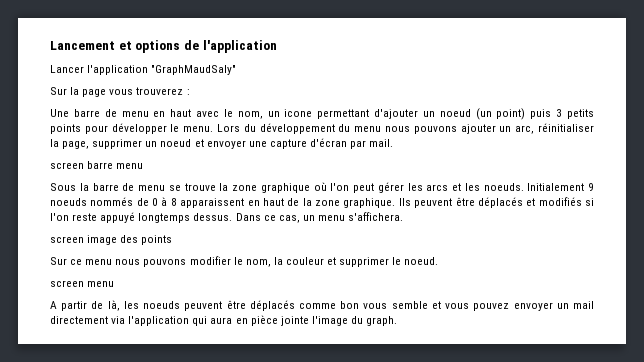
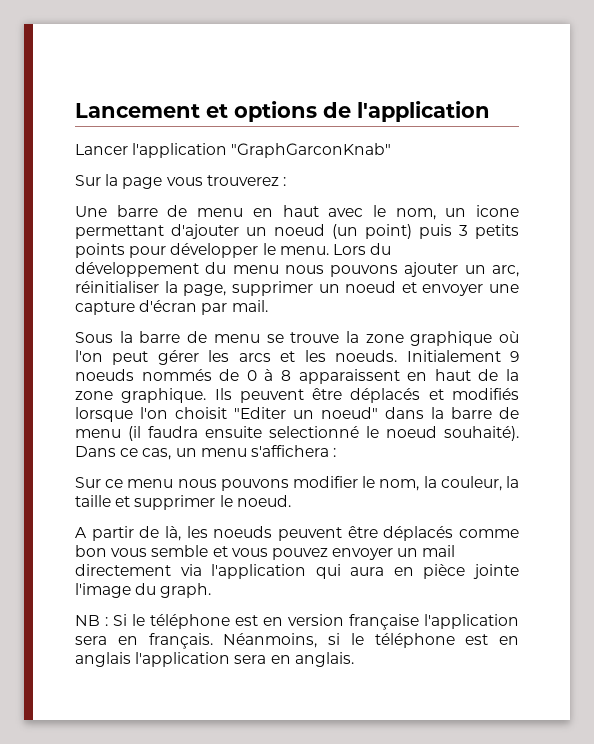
[151,65,237,75] "GraphMaudSaly" -> [231,143,392,158] "GraphGarconKnab"
[50,161,144,169] // screen barre menu -> (268, 306) none
[584,198,594,206] [50,212,233,223] si l'on reste appuyé longtemps dessus. -> [75,407,519,422] [75,426,519,441] lorsque l'on choisit "Editer un noeud" dans la barre de menu (il faudra ensuite selectionné le noeud souhaité).
[348,212,404,221] [50,235,173,245] s'affichera. // screen image des points -> [250,445,337,457] s'affichera :
[285,257,324,265] couleur -> [440,476,519,491] [75,495,111,507] couleur, la taille
[50,280,115,287] // screen menu -> (291, 501) none
(398, 321) none -> [75,614,519,630] [75,633,519,649] [75,652,354,667] // NB : Si le téléphone est en version française l'application sera en français. Néanmoins, si le téléphone est en anglais l'application sera en anglais.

################

**What you have to do**
Print exactly the lines from the first line of the records above through the line containing "[50,280,115,287] // screen", leaving out the pictures.

**Task output**
[151,65,237,75] "GraphMaudSaly" -> [231,143,392,158] "GraphGarconKnab"
[50,161,144,169] // screen barre menu -> (268, 306) none
[584,198,594,206] [50,212,233,223] si l'on reste appuyé longtemps dessus. -> [75,407,519,422] [75,426,519,441] lorsque l'on choisit "Editer un noeud" dans la barre de menu (il faudra ensuite selectionné le noeud souhaité).
[348,212,404,221] [50,235,173,245] s'affichera. // screen image des points -> [250,445,337,457] s'affichera :
[285,257,324,265] couleur -> [440,476,519,491] [75,495,111,507] couleur, la taille
[50,280,115,287] // screen menu -> (291, 501) none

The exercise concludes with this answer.